Exercise description:
Go through the entries below and count the lines where the word "KiCad" appears; give only the count.

Data records

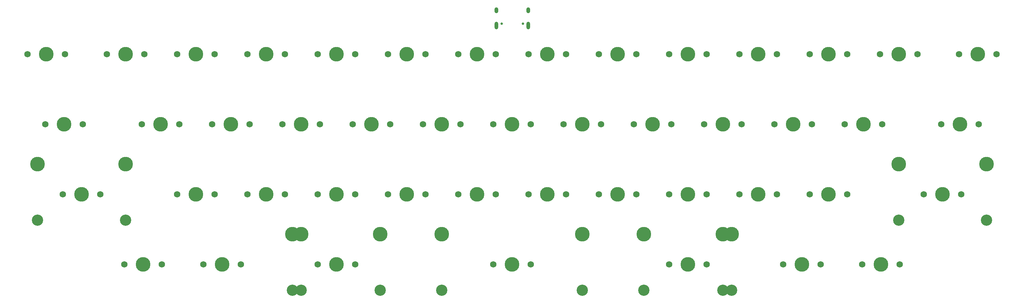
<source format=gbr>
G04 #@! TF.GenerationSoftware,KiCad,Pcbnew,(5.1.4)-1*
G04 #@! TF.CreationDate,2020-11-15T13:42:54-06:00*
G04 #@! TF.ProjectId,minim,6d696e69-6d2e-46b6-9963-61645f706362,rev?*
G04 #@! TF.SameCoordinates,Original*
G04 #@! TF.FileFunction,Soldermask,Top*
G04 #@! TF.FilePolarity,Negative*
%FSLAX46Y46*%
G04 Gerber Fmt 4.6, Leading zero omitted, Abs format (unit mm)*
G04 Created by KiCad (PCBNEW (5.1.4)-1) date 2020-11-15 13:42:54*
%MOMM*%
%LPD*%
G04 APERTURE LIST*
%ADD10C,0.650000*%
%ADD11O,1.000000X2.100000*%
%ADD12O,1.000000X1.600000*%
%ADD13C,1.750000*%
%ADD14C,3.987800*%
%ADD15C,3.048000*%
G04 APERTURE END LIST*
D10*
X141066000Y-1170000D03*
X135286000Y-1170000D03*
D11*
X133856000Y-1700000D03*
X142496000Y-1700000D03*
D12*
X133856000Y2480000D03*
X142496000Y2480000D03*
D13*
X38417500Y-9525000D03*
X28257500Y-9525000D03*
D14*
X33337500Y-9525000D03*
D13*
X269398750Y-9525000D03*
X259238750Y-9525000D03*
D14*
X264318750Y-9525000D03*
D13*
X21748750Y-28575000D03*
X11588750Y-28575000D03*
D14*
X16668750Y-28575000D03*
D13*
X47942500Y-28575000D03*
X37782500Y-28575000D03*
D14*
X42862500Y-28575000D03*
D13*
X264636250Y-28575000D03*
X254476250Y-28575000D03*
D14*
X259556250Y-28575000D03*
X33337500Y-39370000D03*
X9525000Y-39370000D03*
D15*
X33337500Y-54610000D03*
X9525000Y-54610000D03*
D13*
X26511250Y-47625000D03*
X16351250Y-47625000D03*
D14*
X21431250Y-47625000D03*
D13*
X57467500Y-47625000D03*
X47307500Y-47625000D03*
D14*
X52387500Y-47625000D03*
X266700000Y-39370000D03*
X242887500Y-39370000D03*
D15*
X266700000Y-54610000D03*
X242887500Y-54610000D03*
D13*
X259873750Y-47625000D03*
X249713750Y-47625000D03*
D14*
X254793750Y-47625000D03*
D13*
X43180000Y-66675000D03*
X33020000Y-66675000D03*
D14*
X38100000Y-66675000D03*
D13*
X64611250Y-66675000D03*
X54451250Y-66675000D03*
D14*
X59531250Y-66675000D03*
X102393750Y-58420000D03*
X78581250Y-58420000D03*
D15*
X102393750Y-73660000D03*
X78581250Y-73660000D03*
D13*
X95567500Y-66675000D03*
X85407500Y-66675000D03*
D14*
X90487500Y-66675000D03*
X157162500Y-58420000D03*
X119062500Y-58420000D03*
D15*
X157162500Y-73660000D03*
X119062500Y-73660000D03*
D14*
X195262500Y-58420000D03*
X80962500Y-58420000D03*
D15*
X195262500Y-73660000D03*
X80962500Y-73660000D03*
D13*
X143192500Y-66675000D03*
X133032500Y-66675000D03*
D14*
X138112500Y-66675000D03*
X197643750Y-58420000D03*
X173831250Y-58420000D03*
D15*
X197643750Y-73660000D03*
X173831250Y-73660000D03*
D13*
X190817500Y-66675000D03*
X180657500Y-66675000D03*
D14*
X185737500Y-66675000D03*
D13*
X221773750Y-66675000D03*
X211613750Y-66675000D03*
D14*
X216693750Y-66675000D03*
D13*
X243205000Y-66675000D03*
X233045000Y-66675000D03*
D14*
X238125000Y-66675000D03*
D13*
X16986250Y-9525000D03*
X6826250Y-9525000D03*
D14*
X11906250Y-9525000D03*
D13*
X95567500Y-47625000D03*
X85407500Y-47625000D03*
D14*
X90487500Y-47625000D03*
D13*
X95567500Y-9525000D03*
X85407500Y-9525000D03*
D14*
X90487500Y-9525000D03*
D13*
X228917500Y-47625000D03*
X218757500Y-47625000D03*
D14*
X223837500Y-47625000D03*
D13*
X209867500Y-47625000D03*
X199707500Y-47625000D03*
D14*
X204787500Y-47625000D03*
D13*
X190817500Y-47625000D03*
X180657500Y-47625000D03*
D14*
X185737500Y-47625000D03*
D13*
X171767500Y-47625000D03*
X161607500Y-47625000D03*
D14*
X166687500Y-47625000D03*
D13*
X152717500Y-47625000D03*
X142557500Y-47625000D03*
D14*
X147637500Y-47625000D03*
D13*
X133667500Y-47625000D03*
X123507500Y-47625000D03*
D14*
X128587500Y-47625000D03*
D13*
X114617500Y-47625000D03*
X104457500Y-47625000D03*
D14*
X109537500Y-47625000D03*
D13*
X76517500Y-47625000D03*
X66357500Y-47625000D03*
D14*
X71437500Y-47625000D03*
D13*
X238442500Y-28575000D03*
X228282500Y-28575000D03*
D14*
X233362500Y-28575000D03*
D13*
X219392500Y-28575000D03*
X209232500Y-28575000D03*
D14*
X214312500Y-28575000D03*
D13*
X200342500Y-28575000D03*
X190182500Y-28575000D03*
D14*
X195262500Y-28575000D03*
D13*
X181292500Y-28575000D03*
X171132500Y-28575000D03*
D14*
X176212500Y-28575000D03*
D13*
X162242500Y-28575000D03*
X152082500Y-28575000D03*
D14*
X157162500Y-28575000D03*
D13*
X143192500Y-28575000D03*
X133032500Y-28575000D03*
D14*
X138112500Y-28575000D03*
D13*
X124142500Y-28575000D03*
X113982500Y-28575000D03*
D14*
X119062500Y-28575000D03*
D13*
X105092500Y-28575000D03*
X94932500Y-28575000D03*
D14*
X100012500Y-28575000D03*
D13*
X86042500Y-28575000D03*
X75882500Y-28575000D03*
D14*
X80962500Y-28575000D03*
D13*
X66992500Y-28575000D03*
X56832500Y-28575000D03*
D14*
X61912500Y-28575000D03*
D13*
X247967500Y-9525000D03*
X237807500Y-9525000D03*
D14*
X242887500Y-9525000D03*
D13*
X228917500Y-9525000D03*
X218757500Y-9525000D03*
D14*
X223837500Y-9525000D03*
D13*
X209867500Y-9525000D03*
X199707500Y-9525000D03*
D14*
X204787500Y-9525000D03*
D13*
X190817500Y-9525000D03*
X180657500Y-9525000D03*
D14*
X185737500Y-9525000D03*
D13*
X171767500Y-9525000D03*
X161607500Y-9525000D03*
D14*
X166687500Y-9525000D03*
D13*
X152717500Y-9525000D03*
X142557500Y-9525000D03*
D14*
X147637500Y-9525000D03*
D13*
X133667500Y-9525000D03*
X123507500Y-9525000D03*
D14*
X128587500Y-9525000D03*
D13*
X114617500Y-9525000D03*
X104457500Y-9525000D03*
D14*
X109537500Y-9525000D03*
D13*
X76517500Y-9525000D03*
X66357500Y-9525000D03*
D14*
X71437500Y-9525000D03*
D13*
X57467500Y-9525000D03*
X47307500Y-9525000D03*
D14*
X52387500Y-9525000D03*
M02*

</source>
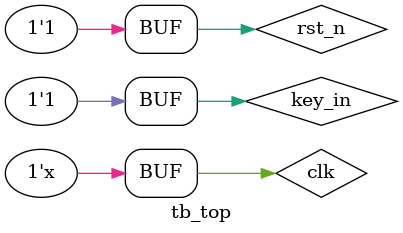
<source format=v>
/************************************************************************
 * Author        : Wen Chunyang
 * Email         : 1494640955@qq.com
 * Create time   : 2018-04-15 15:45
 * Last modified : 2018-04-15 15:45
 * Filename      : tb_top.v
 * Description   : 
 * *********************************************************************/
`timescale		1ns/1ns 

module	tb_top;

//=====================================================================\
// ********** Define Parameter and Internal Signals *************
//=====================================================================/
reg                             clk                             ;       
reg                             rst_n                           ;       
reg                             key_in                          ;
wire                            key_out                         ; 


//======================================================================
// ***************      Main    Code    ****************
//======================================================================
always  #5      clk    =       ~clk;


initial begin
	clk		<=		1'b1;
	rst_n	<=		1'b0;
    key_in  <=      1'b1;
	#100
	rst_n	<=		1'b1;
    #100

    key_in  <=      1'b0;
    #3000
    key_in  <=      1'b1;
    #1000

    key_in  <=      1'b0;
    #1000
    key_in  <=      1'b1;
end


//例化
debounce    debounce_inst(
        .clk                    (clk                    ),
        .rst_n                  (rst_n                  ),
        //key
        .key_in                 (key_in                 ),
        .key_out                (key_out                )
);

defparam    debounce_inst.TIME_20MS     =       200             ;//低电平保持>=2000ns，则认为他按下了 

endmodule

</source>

Task response:
2